Ingredients |
|
Cauliflower, cut in medium pieces | 1 cup |
Carrot, cut in medium pieces | ½ cup |
Beans, cut in medium pieces | ½ cup |
Baby corns, cut in medium pieces | ½ cup |
Capsicum, cut in cubes | 1 cup |
Green peas, boiled | ¼ cup |
Onion, cubed | 1 cup |
Garlic, finely chopped | 1 tea spoon |
Ginger, finely chopped | ½ tea spoon |
Green chillies, finely chopped | 1 tea spoon |
Pepper powder | ½ tea spoon |
Chilli flakes | ½ tea spoon |
Ajinomoto | a pinch |
Tomato sauce | 1 table spoon |
Schezwan sauce | 1 table spoon |
Sugar | 1 table spoon |
Salt | to taste |
Oil | 2 table spoon |
Corn starch | 1 table spoon |
Method
- 1. Boil two cups of water in a pan. Add cauliflower, beans, baby corns, carrots and green peas in boiling water and let them simmer for 3 minutes. (Vegetables should be parboiled.). Drain the vegetables and keep aside.

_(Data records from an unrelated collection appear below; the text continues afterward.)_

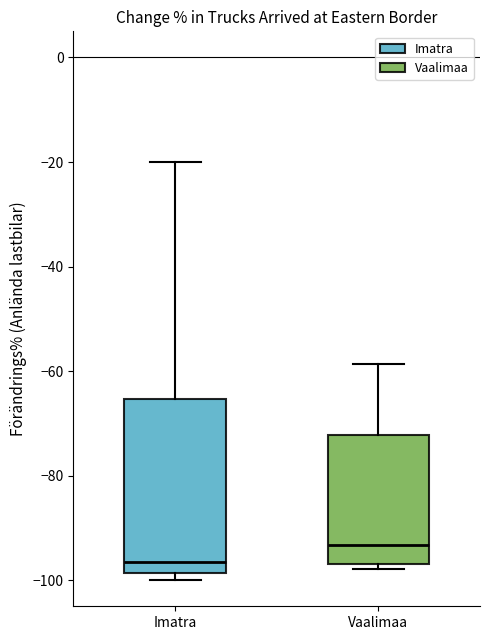

Which box's median line is the lowest?

Imatra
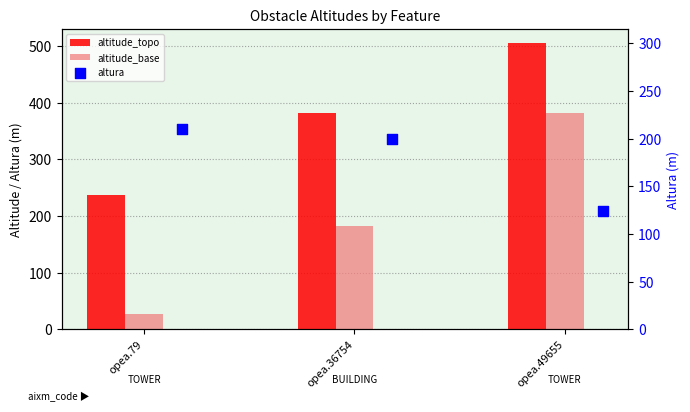

What is the total value across all series at opea.49655?

1010.0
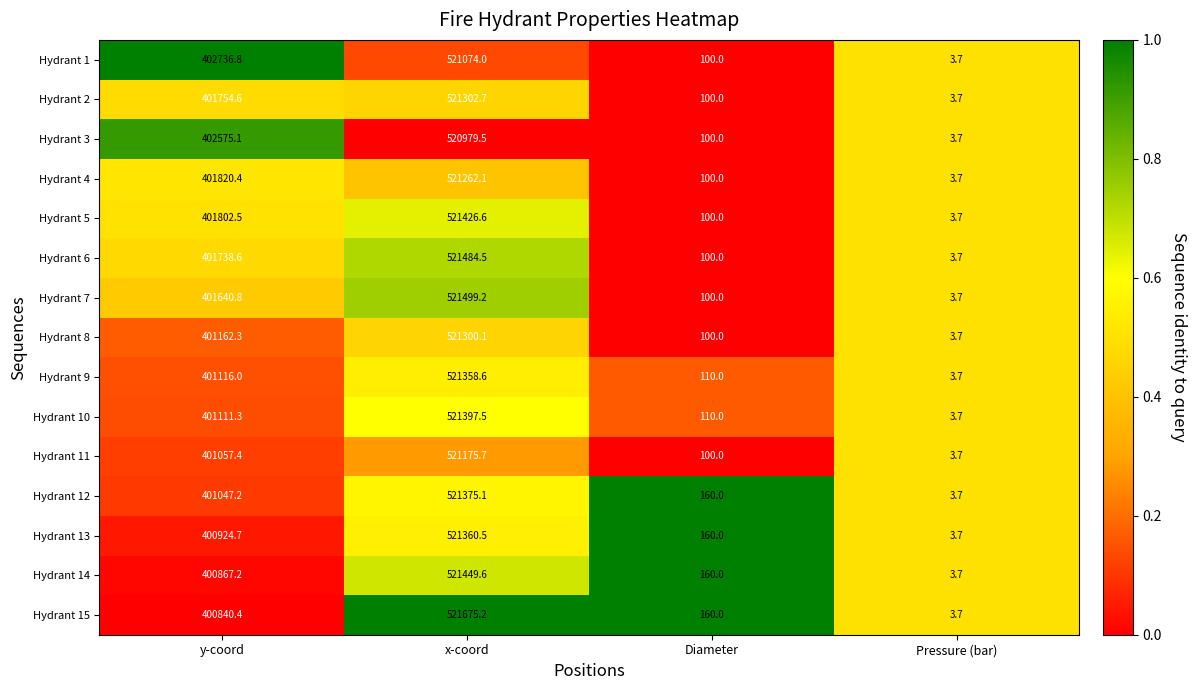

List the series in order of their peak value, highest first.

Hydrant 15, Hydrant 7, Hydrant 6, Hydrant 14, Hydrant 5, Hydrant 10, Hydrant 12, Hydrant 13, Hydrant 9, Hydrant 2, Hydrant 8, Hydrant 4, Hydrant 11, Hydrant 1, Hydrant 3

- 2. Mix tomato ketchup, schezwan sauce, sugar, pepper powder, chilli flakes and salt with a cup of water and keep aside.
- 3. Heat little oil in a pan on high flame.
- 4. Add ginger, garlic and green chillies and sauté on high flame for few seconds.
- 5. Add chopped onions and the parboiled vegetables and sauté on a high flame for another 5-7 minutes.
- 6. Add salt and ajinomoto and stir it. Now add capsicum cubes and stir it for 2 minutes.
- 7. Add the sauce mixture and simmer for a few minutes.
- 8. Meanwhile mix the corn flour with water and add this in vegetables till the sauce thickens.
- 9. Serve “vegetable in hot garlic sauce” hot with fried rice.